Rahman ve Rahim olan Allâh’ın adıyla…
Allâh Subhânehu ve Teâlâ’ya hamd eder, O’ndan yardım ve mağfiret dilerim. salât ve selâm nebilerin sonuncusu Muhammed sallallâhu aleyhi ve sellem’in ve bütün nebilerin üzerine olsun. Allâh Subhânehu ve Teâlâ’ya sığınarak ve ondan yardım dileyerek derim ki:
Dergimizin bir önceki saysında Musa aleyhisselâm ve Firavun ile olan mücadelesini okumuştuk. Bu sayımızda ise Musa aleyhisselâm’ın kavmiyle olan Tevhîd mücadelesini hep beraber okuyalım…

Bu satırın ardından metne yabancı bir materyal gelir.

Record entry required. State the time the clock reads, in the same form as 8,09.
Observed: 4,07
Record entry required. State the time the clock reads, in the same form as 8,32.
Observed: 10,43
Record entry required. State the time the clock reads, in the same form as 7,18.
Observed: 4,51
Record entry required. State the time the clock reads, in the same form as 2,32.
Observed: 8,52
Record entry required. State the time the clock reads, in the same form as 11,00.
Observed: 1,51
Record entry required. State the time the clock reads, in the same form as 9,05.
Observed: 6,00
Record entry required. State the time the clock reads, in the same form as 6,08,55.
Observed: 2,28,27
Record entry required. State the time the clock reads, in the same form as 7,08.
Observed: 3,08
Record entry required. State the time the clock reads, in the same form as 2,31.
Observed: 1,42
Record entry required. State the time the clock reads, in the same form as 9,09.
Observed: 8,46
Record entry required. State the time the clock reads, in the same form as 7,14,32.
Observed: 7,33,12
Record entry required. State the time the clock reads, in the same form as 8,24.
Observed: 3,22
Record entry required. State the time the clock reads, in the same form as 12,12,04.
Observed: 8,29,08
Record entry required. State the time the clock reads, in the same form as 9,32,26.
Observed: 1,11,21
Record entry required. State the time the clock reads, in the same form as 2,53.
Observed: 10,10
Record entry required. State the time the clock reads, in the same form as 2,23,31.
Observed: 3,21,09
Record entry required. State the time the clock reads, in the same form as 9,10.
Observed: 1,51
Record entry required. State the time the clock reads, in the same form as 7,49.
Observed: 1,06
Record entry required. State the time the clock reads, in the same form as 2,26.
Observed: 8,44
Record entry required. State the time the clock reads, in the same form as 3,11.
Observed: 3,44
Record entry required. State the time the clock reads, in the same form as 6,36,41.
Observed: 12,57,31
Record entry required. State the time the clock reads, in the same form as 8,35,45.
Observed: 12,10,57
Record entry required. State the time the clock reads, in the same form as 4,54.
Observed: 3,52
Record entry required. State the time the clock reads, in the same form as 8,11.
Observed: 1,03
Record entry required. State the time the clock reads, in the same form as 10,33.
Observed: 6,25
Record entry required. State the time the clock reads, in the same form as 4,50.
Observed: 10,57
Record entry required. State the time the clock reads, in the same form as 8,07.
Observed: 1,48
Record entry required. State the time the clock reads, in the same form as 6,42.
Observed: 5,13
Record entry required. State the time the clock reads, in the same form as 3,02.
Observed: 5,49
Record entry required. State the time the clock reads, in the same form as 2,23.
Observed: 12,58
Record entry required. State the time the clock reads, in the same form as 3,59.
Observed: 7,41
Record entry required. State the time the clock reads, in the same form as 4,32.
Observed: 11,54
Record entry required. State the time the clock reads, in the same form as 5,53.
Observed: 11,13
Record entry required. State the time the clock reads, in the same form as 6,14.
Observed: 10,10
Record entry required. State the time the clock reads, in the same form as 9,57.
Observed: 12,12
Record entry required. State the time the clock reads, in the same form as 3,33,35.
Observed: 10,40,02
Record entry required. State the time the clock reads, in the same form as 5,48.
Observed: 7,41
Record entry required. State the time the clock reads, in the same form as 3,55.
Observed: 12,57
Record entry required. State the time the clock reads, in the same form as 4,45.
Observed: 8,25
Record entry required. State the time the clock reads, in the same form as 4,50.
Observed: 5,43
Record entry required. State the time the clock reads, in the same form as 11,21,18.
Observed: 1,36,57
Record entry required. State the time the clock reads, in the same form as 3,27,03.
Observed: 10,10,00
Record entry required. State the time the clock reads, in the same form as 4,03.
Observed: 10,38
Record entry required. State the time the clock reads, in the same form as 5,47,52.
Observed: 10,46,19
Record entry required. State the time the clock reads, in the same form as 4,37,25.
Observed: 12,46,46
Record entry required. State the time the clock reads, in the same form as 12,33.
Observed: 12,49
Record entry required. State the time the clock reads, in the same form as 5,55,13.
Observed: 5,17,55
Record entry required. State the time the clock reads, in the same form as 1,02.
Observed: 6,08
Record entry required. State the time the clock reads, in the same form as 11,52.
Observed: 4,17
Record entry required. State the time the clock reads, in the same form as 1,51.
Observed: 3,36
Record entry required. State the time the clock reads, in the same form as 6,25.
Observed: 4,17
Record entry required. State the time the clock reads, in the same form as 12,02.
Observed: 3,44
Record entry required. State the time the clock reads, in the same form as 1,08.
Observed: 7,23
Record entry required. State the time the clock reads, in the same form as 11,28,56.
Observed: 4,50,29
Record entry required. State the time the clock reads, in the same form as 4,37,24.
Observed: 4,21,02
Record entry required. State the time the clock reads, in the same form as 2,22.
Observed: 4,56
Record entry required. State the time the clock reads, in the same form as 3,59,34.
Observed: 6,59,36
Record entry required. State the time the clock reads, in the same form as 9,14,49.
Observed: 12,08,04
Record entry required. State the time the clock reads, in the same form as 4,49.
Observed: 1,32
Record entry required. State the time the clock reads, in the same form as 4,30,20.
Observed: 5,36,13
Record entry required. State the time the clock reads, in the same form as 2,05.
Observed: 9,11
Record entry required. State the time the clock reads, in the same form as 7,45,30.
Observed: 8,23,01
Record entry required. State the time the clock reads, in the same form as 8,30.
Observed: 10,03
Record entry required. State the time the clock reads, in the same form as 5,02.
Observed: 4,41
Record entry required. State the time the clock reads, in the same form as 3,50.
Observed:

Denizden Kurtulduktan Sonra
Musa aleyhisselâm ve kavmi olan İsrailoğulları, denizi geride bırakıp, Filistin’e doğru ilerlemekteydiler. Allâh Subhânehu ve Teâlâ bu durumu bizlere şöyle bildirmektedir: “İsrailoğullarını denizden geçirdik. Kendilerine ait putları olan ve sürekli o (putlara) tapan bir kavme geldiler. “Ey Musa! Onların ilâhları olduğu gibi sen de bize bir ilâh yap.” demişlerdi. “Şüphesiz sizler, cahillik eden bir topluluksunuz.” demişti.” [Araf: 7/138]
Nasıl bir imtihandı böyle, bu millet daha yeni Firavun belasından kurtulmuştu ki, Rasûllerinden put istiyorlardı. Bu isteklerinden anlaşılıyordu ki, Musa aleyhisselâm kavmi ile ciddi bir mücadelenin başlangıcındaydı… İsrailoğulları, asırlarca müşriklerle birlikte yaşamışlardı. Zamanla şirki çirkin görmemeye başladılar ve İsrailoğulları da bu yüzden puta talip olmuşlardı. Musa aleyhisselâm’ın cevabı ise çok anlaşılırdı: “Şüphesiz sizler, cahillik eden bir topluluksunuz.” demişti.” [Araf: 7/138] Demişti ki: “Sizi âlemlere faziletli/üstün kılmışken, size Allâh’ın dışında bir ilâh mı arayayım?” [Araf: 7/140] Rasûl hiç put yaparmıydı? Rasûller ancak put kırardı. Kişileri putlara tapmaktan alıkoyar ve tek ilâh olan Allâh Subhânehu ve Teâlâ’yı birleyip, O’nu Tevhîd etmeye çağırırdı…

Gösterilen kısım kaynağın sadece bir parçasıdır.